If I get a penny for every facial expression he makes... I'd be rich!!

#1 Joker









#2 Flirt









#3 Thinker









#4 Sexy


----------



## Ninde'Gold (Oct 21, 2006)

hahah great pics and captions... the first picture is funny... I'd probably be scared if I saw a dog with that face running at me :


----------



## TheHooch (May 9, 2007)

Great pictures.


----------



## ShannonW (Jan 30, 2008)

Lol!

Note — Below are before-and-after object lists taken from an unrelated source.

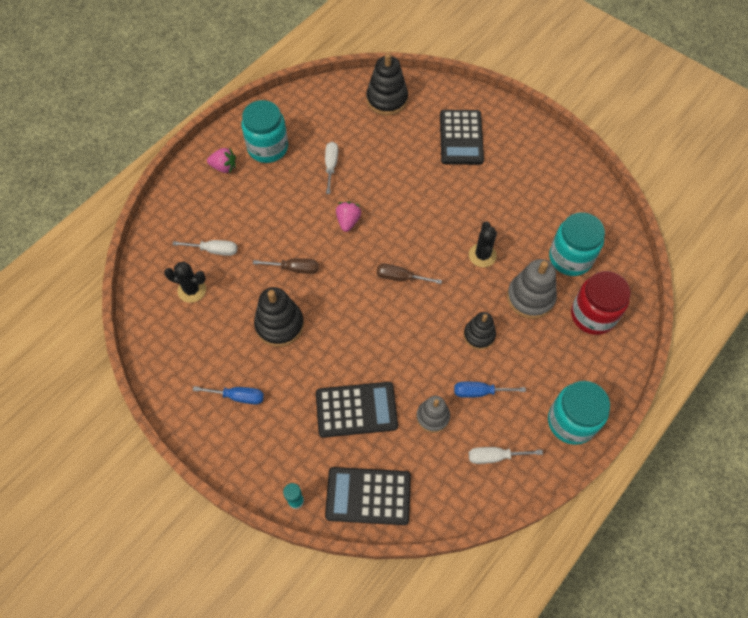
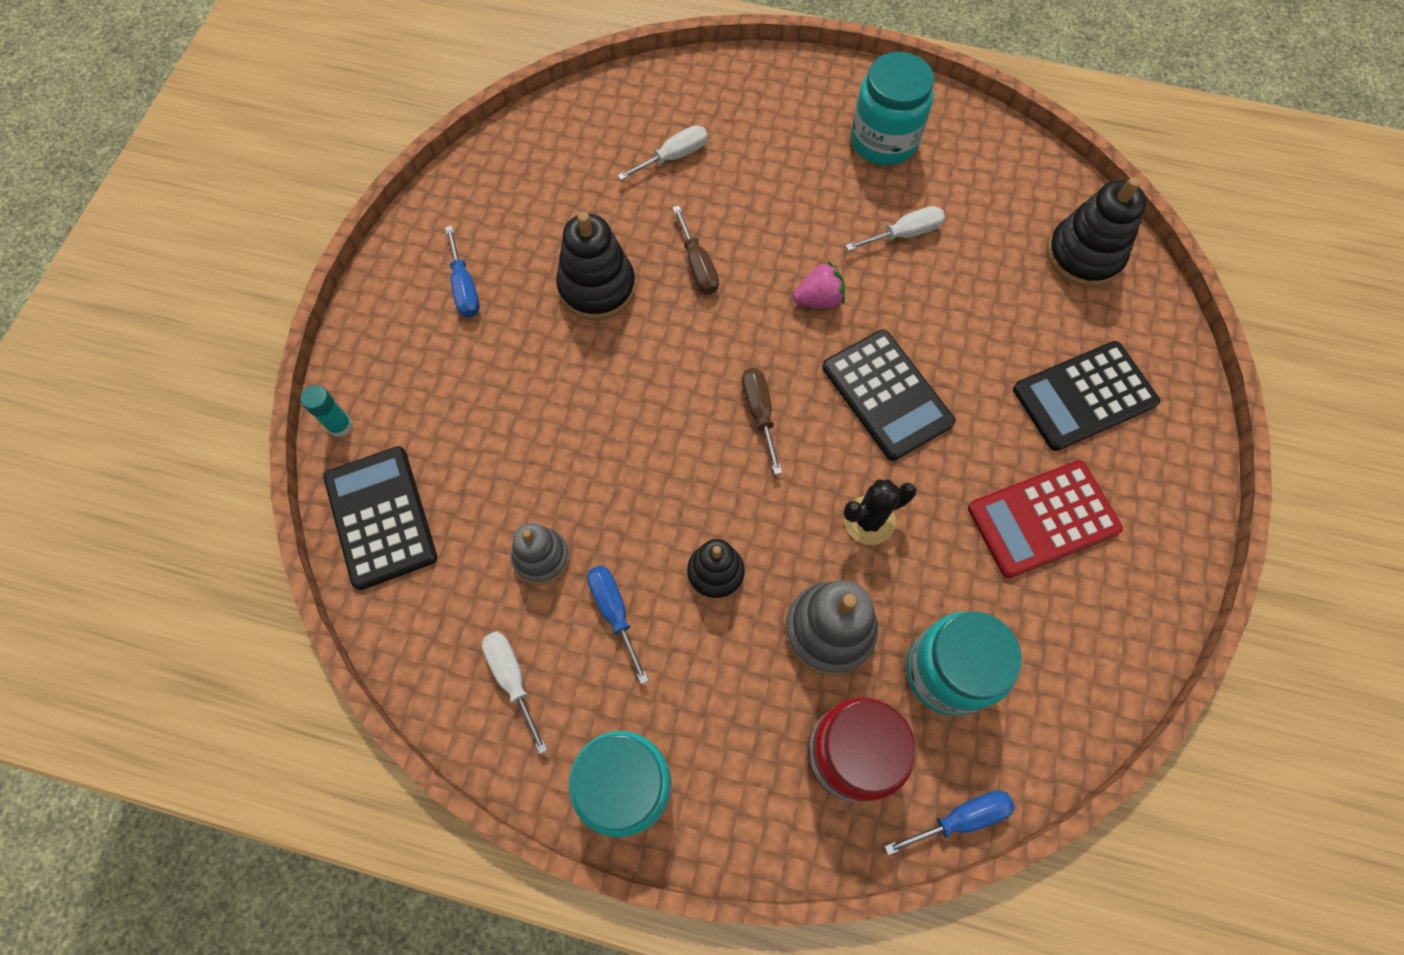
camera: 65 degrees right, 5 degrees up
(192, 290) = (598, 160): black cactus -> none
(214, 250) = (674, 157): white screwdriver -> white screwdriver turned 105 degrees counterclockwise
(224, 167) = (816, 105): pink strawberry -> none
(356, 409) = (508, 445): black calculator -> black calculator (887, 395)
(514, 185) = (1043, 519): none -> red calculator
(637, 284) = (960, 818): none -> blue screwdriver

That first pic is one in a million!


----------



## paula bedard (Feb 5, 2008)

You should make the "flirt" pic your screensaver!!


----------



## our_gomez (Nov 29, 2007)

i laughed so hard when i saw that first picture. i would be scared to see that coming at me too lol...


----------



## Bailey & Bentley (Feb 25, 2007)

What a ham! The first shot is hysterical. Great pictures.


----------



## jcasks (Oct 14, 2007)

Love the commentary!


----------



## jm2319 (Dec 14, 2007)

Great pictures! Love that last one!


----------



## linncurrie (Jan 25, 2008)

Great shots - all of them!


----------



## Emma&Tilly (May 15, 2005)

Awwww gorgeous boy...Tilly sends a wee little kiss!!


----------



## Hudson (May 18, 2005)

The many faces of Davidson- great shots, they do get some funny expressions, thanks for sharing.


----------



## Oaklys Dad (Dec 28, 2005)

I loved each and every face Davidson makes. He is fine looking boy.


----------



## BeauShel (May 20, 2007)

Great pictures and commentary on Davidson's expressions. He is a ham for the camera.


----------



## molmotta (May 22, 2005)

Thanks everyone for enjoying the pics. I get a real good kick looking at them myself too. Never fails to perk up my day!! 

Davidson says thanks to Tilly for the kiss!!! *SLURP*


----------